*Task*:
Reproduce the text of each of the entries below line for line, keeping the original wording, spelling, and order.

*Task input*:
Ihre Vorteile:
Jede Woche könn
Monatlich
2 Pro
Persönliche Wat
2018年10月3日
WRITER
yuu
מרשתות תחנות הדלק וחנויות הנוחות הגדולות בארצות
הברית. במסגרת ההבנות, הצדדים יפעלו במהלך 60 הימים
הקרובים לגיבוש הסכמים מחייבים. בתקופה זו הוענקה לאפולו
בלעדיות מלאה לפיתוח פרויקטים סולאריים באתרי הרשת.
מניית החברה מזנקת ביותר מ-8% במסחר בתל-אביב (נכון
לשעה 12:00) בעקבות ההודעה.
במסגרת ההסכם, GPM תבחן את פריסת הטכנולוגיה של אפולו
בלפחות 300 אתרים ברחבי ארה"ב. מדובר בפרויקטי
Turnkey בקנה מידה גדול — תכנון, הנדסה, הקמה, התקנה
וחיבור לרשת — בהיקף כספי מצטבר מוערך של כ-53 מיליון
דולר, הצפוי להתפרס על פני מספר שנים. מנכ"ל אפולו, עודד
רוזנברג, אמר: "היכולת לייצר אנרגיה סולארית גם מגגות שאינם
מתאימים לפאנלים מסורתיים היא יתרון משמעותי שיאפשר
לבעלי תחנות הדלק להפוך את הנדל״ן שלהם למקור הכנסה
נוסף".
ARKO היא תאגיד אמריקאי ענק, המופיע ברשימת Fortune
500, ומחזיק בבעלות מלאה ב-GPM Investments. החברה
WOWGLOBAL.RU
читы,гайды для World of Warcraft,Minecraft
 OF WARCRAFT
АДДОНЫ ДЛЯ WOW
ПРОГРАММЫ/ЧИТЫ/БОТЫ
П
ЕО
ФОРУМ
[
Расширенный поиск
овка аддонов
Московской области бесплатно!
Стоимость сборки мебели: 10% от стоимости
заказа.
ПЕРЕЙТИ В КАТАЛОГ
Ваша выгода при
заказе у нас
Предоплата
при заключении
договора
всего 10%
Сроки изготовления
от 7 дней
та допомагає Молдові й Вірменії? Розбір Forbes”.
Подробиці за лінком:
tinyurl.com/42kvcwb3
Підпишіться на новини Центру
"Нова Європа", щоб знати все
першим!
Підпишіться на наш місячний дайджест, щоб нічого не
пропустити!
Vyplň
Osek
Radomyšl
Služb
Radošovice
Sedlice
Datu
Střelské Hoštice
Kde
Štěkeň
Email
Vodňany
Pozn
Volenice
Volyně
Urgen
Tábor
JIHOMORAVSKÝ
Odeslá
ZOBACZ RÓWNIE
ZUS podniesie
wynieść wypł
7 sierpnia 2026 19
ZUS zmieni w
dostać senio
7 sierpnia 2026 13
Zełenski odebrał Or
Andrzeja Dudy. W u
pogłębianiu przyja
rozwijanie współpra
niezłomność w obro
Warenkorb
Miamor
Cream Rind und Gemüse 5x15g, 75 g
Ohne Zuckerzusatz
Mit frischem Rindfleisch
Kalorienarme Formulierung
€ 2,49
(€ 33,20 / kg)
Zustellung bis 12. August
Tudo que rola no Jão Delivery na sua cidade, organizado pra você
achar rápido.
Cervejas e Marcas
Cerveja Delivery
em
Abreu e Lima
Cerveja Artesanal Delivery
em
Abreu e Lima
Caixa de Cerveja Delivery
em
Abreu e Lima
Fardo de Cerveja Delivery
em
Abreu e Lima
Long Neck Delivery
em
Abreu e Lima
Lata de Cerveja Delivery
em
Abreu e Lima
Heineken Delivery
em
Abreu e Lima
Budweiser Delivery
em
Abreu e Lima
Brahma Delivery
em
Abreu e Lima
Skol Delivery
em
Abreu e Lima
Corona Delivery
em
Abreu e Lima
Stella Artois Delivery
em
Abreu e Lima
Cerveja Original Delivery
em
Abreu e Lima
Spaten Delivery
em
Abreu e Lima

*Task response*:
Ihre Vorteile:
Jede Woche könn
Monatlich
2 Pro
Persönliche Wat
2018年10月3日
WRITER
yuu
מרשתות תחנות הדלק וחנויות הנוחות הגדולות בארצות
הברית. במסגרת ההבנות, הצדדים יפעלו במהלך 60 הימים
הקרובים לגיבוש הסכמים מחייבים. בתקופה זו הוענקה לאפולו
בלעדיות מלאה לפיתוח פרויקטים סולאריים באתרי הרשת.
מניית החברה מזנקת ביותר מ-8% במסחר בתל-אביב (נכון
לשעה 12:00) בעקבות ההודעה.
במסגרת ההסכם, GPM תבחן את פריסת הטכנולוגיה של אפולו
בלפחות 300 אתרים ברחבי ארה"ב. מדובר בפרויקטי
Turnkey בקנה מידה גדול — תכנון, הנדסה, הקמה, התקנה
וחיבור לרשת — בהיקף כספי מצטבר מוערך של כ-53 מיליון
דולר, הצפוי להתפרס על פני מספר שנים. מנכ"ל אפולו, עודד
רוזנברג, אמר: "היכולת לייצר אנרגיה סולארית גם מגגות שאינם
מתאימים לפאנלים מסורתיים היא יתרון משמעותי שיאפשר
לבעלי תחנות הדלק להפוך את הנדל״ן שלהם למקור הכנסה
נוסף".
ARKO היא תאגיד אמריקאי ענק, המופיע ברשימת Fortune
500, ומחזיק בבעלות מלאה ב-GPM Investments. החברה
WOWGLOBAL.RU
читы,гайды для World of Warcraft,Minecraft
 OF WARCRAFT
АДДОНЫ ДЛЯ WOW
ПРОГРАММЫ/ЧИТЫ/БОТЫ
П
ЕО
ФОРУМ
[
Расширенный поиск
овка аддонов
Московской области бесплатно!
Стоимость сборки мебели: 10% от стоимости
заказа.
ПЕРЕЙТИ В КАТАЛОГ
Ваша выгода при
заказе у нас
Предоплата
при заключении
договора
всего 10%
Сроки изготовления
от 7 дней
та допомагає Молдові й Вірменії? Розбір Forbes”.
Подробиці за лінком:
tinyurl.com/42kvcwb3
Підпишіться на новини Центру
"Нова Європа", щоб знати все
першим!
Підпишіться на наш місячний дайджест, щоб нічого не
пропустити!
Vyplň
Osek
Radomyšl
Služb
Radošovice
Sedlice
Datu
Střelské Hoštice
Kde
Štěkeň
Email
Vodňany
Pozn
Volenice
Volyně
Urgen
Tábor
JIHOMORAVSKÝ
Odeslá
ZOBACZ RÓWNIE
ZUS podniesie
wynieść wypł
7 sierpnia 2026 19
ZUS zmieni w
dostać senio
7 sierpnia 2026 13
Zełenski odebrał Or
Andrzeja Dudy. W u
pogłębianiu przyja
rozwijanie współpra
niezłomność w obro
Warenkorb
Miamor
Cream Rind und Gemüse 5x15g, 75 g
Ohne Zuckerzusatz
Mit frischem Rindfleisch
Kalorienarme Formulierung
€ 2,49
(€ 33,20 / kg)
Zustellung bis 12. August
Tudo que rola no Jão Delivery na sua cidade, organizado pra você
achar rápido.
Cervejas e Marcas
Cerveja Delivery
em
Abreu e Lima
Cerveja Artesanal Delivery
em
Abreu e Lima
Caixa de Cerveja Delivery
em
Abreu e Lima
Fardo de Cerveja Delivery
em
Abreu e Lima
Long Neck Delivery
em
Abreu e Lima
Lata de Cerveja Delivery
em
Abreu e Lima
Heineken Delivery
em
Abreu e Lima
Budweiser Delivery
em
Abreu e Lima
Brahma Delivery
em
Abreu e Lima
Skol Delivery
em
Abreu e Lima
Corona Delivery
em
Abreu e Lima
Stella Artois Delivery
em
Abreu e Lima
Cerveja Original Delivery
em
Abreu e Lima
Spaten Delivery
em
Abreu e Lima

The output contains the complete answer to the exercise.